* Exercise prompt: Type out the data again. Keep every line exactly the same.
[Dataset entries — start]
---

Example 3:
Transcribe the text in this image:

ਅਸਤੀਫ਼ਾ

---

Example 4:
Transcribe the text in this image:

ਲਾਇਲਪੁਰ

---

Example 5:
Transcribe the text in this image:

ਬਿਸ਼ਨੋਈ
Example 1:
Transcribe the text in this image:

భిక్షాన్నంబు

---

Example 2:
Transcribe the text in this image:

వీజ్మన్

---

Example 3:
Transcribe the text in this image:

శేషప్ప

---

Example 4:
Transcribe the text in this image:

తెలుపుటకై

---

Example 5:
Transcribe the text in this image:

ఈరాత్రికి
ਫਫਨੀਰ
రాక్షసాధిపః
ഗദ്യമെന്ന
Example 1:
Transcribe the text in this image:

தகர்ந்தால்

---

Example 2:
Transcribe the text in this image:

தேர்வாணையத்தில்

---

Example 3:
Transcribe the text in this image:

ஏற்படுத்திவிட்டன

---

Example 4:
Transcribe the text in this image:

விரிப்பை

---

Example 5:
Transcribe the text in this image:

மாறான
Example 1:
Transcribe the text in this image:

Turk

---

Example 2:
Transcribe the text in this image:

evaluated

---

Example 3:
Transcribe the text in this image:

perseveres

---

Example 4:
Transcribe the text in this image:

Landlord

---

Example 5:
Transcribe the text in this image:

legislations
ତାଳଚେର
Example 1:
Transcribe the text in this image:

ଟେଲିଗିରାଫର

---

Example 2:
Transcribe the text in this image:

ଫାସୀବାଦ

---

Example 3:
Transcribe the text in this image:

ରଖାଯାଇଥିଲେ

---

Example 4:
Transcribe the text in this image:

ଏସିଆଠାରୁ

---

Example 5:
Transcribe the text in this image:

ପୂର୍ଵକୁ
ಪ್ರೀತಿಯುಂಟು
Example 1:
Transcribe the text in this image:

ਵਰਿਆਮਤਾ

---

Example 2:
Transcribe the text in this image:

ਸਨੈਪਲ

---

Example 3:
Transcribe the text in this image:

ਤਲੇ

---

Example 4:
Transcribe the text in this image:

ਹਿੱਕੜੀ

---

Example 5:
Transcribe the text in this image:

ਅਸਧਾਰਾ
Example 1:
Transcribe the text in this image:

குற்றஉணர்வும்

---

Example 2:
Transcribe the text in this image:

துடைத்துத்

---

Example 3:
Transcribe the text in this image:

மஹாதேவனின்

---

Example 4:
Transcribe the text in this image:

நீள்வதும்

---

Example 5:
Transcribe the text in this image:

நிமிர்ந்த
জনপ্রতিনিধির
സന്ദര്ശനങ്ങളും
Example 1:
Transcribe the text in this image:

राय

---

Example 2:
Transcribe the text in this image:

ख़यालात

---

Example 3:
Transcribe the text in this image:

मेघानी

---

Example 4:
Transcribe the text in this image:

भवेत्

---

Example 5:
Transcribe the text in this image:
[Dataset entries — finish]
* Reply to the exercise:
---

Example 3:
Transcribe the text in this image:

ਅਸਤੀਫ਼ਾ

---

Example 4:
Transcribe the text in this image:

ਲਾਇਲਪੁਰ

---

Example 5:
Transcribe the text in this image:

ਬਿਸ਼ਨੋਈ
Example 1:
Transcribe the text in this image:

భిక్షాన్నంబు

---

Example 2:
Transcribe the text in this image:

వీజ్మన్

---

Example 3:
Transcribe the text in this image:

శేషప్ప

---

Example 4:
Transcribe the text in this image:

తెలుపుటకై

---

Example 5:
Transcribe the text in this image:

ఈరాత్రికి
ਫਫਨੀਰ
రాక్షసాధిపః
ഗദ്യമെന്ന
Example 1:
Transcribe the text in this image:

தகர்ந்தால்

---

Example 2:
Transcribe the text in this image:

தேர்வாணையத்தில்

---

Example 3:
Transcribe the text in this image:

ஏற்படுத்திவிட்டன

---

Example 4:
Transcribe the text in this image:

விரிப்பை

---

Example 5:
Transcribe the text in this image:

மாறான
Example 1:
Transcribe the text in this image:

Turk

---

Example 2:
Transcribe the text in this image:

evaluated

---

Example 3:
Transcribe the text in this image:

perseveres

---

Example 4:
Transcribe the text in this image:

Landlord

---

Example 5:
Transcribe the text in this image:

legislations
ତାଳଚେର
Example 1:
Transcribe the text in this image:

ଟେଲିଗିରାଫର

---

Example 2:
Transcribe the text in this image:

ଫାସୀବାଦ

---

Example 3:
Transcribe the text in this image:

ରଖାଯାଇଥିଲେ

---

Example 4:
Transcribe the text in this image:

ଏସିଆଠାରୁ

---

Example 5:
Transcribe the text in this image:

ପୂର୍ଵକୁ
ಪ್ರೀತಿಯುಂಟು
Example 1:
Transcribe the text in this image:

ਵਰਿਆਮਤਾ

---

Example 2:
Transcribe the text in this image:

ਸਨੈਪਲ

---

Example 3:
Transcribe the text in this image:

ਤਲੇ

---

Example 4:
Transcribe the text in this image:

ਹਿੱਕੜੀ

---

Example 5:
Transcribe the text in this image:

ਅਸਧਾਰਾ
Example 1:
Transcribe the text in this image:

குற்றஉணர்வும்

---

Example 2:
Transcribe the text in this image:

துடைத்துத்

---

Example 3:
Transcribe the text in this image:

மஹாதேவனின்

---

Example 4:
Transcribe the text in this image:

நீள்வதும்

---

Example 5:
Transcribe the text in this image:

நிமிர்ந்த
জনপ্রতিনিধির
സന്ദര്ശനങ്ങളും
Example 1:
Transcribe the text in this image:

राय

---

Example 2:
Transcribe the text in this image:

ख़यालात

---

Example 3:
Transcribe the text in this image:

मेघानी

---

Example 4:
Transcribe the text in this image:

भवेत्

---

Example 5:
Transcribe the text in this image:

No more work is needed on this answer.